▶ _Directions_:
Should a line in the entries below contain "como", return that line.

▶ _Entries provided_:
____________________

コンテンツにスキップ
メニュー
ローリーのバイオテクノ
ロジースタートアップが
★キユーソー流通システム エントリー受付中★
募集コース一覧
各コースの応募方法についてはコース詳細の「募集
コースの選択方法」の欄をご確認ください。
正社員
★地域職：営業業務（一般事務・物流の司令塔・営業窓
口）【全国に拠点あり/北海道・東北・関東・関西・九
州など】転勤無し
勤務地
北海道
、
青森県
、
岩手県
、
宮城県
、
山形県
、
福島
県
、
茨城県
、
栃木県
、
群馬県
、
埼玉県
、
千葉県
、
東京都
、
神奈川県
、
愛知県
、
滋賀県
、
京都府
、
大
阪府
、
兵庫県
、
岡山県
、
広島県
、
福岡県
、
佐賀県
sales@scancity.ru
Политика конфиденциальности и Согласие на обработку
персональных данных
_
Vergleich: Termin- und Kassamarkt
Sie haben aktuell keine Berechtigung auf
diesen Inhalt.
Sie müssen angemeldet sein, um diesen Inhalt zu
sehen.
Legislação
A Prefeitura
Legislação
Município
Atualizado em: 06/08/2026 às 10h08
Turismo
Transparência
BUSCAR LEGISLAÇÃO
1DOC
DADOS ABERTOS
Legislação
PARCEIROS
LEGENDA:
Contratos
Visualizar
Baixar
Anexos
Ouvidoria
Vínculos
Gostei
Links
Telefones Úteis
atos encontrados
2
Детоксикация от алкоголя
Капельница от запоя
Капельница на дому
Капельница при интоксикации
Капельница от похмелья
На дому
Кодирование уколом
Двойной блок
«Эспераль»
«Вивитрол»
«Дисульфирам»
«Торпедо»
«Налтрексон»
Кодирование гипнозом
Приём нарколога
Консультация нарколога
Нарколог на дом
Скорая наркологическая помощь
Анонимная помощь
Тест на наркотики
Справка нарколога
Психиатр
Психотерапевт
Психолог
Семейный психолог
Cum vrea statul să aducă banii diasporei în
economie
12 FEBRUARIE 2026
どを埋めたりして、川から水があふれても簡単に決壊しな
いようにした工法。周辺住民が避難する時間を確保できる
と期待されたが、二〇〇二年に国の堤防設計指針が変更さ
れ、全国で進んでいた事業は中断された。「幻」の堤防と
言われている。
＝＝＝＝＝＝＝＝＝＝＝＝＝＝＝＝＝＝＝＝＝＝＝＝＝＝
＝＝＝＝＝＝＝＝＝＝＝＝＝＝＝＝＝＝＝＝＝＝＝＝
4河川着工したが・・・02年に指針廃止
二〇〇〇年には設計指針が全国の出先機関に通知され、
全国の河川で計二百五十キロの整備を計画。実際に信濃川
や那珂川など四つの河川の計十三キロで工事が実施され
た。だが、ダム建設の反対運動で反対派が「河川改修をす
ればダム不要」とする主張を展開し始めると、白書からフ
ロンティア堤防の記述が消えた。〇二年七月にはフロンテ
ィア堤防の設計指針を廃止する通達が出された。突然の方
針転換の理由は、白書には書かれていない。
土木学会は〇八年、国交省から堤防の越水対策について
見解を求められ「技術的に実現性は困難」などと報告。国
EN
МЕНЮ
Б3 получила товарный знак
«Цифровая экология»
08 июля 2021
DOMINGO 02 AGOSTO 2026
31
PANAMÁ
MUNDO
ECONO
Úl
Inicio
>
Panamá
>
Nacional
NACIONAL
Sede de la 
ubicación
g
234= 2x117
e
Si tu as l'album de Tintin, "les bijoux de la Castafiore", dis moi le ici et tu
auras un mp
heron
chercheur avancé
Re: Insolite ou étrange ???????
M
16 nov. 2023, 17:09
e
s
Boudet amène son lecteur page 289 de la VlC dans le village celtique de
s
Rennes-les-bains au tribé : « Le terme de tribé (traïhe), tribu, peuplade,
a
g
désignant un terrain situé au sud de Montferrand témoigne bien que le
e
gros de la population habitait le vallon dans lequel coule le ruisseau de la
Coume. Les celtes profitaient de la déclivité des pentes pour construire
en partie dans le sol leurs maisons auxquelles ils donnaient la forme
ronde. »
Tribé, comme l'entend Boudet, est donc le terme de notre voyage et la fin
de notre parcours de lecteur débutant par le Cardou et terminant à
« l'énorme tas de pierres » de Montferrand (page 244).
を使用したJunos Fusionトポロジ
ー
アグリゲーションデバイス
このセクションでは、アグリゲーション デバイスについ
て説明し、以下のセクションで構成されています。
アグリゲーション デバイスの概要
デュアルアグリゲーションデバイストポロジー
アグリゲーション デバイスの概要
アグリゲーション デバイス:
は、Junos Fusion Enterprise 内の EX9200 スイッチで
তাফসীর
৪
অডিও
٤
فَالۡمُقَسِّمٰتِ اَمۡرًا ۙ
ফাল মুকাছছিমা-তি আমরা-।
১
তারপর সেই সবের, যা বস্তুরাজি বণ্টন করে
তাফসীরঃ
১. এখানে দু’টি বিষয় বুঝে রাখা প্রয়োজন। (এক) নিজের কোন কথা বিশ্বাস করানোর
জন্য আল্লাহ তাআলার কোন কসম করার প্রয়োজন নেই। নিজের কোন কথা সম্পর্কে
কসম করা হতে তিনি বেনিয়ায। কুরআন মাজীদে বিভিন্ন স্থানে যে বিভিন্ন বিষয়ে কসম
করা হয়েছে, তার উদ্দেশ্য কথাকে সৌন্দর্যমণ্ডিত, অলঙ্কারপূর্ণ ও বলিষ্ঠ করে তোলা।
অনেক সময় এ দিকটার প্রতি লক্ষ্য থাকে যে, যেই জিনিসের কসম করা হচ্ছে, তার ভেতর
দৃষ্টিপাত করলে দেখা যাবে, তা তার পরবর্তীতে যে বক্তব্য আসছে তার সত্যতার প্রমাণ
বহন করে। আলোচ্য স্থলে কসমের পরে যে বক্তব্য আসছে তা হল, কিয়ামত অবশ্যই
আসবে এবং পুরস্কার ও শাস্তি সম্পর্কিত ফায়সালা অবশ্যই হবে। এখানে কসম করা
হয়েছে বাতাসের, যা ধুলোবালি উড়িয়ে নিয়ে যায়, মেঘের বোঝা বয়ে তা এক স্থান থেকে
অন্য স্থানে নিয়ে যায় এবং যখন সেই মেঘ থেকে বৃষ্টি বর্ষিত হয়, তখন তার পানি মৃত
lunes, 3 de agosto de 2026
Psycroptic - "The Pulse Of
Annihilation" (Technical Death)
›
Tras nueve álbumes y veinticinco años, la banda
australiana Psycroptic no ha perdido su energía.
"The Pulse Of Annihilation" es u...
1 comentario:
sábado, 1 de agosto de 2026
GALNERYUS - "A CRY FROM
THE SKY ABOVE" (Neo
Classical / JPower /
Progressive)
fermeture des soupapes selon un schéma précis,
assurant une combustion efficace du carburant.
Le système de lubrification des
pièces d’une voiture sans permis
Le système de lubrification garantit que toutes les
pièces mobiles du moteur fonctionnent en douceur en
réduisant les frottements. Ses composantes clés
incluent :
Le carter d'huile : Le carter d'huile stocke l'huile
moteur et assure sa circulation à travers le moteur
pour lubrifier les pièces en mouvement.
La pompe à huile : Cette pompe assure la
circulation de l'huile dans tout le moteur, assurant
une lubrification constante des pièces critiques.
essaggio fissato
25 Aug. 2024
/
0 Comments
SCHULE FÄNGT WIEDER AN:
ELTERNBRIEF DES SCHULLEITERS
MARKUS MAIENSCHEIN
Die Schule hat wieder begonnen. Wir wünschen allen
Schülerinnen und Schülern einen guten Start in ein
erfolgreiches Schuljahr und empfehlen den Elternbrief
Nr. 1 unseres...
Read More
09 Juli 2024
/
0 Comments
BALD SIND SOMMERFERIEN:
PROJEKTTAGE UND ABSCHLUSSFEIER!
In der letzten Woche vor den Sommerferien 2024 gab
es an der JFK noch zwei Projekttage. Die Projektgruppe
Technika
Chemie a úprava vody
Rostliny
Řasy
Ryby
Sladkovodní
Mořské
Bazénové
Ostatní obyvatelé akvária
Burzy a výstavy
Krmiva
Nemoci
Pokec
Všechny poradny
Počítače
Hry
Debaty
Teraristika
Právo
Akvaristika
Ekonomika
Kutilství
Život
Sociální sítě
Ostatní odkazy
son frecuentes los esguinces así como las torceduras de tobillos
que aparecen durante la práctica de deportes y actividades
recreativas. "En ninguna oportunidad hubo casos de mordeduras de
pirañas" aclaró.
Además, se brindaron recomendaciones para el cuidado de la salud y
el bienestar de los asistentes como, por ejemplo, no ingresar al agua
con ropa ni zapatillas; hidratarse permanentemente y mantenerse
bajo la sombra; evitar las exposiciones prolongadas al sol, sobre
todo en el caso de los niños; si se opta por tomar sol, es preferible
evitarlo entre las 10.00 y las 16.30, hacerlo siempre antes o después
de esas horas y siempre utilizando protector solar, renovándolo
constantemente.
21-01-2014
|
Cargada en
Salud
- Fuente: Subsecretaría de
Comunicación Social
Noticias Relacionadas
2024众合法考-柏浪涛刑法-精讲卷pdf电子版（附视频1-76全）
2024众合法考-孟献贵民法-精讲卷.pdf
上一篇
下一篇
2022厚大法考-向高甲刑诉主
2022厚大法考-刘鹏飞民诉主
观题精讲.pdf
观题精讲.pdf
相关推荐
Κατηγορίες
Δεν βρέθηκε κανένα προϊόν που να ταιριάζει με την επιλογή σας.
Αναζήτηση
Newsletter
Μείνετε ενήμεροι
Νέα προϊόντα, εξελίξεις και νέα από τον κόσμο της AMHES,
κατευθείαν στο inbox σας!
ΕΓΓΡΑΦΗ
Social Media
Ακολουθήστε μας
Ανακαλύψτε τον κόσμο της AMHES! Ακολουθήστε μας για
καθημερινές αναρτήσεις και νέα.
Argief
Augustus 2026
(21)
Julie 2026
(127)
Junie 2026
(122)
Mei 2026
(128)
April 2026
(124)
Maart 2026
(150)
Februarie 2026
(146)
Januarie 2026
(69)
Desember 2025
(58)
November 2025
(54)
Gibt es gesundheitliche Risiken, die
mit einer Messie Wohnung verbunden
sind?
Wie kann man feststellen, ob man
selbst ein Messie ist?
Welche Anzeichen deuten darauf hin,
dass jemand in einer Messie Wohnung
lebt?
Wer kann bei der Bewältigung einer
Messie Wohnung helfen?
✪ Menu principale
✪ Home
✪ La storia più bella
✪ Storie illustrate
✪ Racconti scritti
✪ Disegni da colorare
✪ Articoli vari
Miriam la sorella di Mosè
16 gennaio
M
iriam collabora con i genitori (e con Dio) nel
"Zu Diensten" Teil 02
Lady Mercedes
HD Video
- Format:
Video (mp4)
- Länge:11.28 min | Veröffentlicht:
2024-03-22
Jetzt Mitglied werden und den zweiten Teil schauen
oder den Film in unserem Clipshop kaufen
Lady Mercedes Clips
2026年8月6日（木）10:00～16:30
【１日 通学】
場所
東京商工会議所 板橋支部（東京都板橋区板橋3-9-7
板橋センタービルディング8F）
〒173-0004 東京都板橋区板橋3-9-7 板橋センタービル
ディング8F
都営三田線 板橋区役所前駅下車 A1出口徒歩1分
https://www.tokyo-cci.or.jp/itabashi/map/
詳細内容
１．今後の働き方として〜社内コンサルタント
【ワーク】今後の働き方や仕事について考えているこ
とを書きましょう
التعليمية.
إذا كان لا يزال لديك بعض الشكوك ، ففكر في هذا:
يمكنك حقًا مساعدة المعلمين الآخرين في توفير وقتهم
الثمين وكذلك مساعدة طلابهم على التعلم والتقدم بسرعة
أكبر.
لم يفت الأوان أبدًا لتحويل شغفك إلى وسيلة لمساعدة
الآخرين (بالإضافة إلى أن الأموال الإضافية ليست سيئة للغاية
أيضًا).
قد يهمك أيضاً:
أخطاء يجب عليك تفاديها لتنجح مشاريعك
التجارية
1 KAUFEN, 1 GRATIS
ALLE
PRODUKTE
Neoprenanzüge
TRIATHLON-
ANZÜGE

____________________

▶ _Response area_:
son frecuentes los esguinces así como las torceduras de tobillos
el bienestar de los asistentes como, por ejemplo, no ingresar al agua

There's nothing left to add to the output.